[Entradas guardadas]
• • • •

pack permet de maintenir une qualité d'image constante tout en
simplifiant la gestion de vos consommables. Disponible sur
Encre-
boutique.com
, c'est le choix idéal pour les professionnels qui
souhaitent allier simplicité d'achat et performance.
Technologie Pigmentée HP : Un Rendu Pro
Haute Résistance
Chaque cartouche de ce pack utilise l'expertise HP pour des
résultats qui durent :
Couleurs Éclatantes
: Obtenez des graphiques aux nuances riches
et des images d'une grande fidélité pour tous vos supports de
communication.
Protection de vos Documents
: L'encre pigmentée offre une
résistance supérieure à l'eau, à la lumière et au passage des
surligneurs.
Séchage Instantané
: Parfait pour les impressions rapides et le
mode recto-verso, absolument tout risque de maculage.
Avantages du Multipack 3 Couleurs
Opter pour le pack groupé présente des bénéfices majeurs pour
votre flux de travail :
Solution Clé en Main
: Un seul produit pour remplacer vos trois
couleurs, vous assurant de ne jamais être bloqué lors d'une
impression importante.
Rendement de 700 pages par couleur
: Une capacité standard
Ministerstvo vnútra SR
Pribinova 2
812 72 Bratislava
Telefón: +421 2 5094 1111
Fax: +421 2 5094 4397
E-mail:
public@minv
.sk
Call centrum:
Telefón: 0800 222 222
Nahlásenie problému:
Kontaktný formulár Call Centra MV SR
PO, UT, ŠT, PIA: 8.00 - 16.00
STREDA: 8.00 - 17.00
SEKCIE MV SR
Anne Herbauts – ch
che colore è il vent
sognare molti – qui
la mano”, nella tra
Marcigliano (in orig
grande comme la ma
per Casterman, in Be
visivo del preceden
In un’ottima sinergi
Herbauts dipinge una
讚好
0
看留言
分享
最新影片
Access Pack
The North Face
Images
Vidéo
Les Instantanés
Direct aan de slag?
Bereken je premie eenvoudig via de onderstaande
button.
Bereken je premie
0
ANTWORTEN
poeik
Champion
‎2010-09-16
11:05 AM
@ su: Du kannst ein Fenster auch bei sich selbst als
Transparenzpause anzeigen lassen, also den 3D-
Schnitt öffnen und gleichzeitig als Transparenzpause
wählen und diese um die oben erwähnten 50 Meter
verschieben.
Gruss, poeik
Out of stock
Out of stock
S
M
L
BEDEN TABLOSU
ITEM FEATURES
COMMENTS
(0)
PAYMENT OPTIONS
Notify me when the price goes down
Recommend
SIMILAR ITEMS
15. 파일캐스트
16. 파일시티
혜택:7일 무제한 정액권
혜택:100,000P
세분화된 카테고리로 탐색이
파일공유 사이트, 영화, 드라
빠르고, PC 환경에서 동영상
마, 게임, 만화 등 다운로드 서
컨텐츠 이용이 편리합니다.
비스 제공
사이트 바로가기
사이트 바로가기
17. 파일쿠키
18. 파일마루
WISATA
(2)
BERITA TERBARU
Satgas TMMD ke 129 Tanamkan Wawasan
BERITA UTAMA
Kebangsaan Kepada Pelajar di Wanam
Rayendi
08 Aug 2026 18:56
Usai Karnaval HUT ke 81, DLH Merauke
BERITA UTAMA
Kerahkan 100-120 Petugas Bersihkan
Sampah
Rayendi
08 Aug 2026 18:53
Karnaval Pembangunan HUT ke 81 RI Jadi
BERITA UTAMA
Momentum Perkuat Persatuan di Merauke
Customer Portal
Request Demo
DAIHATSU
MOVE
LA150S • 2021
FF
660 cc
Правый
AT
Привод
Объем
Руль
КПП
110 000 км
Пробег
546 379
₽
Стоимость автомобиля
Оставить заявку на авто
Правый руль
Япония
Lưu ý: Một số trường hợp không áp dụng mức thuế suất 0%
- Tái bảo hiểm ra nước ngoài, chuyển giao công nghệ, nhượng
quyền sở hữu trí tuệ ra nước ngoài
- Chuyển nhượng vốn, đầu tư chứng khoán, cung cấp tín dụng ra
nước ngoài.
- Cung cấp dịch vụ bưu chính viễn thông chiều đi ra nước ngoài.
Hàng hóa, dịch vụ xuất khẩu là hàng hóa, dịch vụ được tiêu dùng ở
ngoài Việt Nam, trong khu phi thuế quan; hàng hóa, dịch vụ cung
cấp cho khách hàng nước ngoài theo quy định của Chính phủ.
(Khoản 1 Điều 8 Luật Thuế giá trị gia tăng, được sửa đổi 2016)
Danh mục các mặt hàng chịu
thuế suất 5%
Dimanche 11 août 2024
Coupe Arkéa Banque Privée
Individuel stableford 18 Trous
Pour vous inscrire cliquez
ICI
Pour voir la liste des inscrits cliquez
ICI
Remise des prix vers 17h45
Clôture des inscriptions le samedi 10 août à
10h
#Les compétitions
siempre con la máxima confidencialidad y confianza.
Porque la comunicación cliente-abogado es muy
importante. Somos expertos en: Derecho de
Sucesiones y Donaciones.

• • • •

Instrucción - Presenta como una lista JSON de cadenas las líneas de las entradas de arriba, desde el comienzo hasta la línea que contiene "souhaitent allier simplicité", ambas incluidas. Usa una cadena por línea y omite las líneas en blanco.

Respuesta -
[
  "pack permet de maintenir une qualité d'image constante tout en",
  "simplifiant la gestion de vos consommables. Disponible sur",
  "Encre-",
  "boutique.com",
  ", c'est le choix idéal pour les professionnels qui",
  "souhaitent allier simplicité d'achat et performance."
]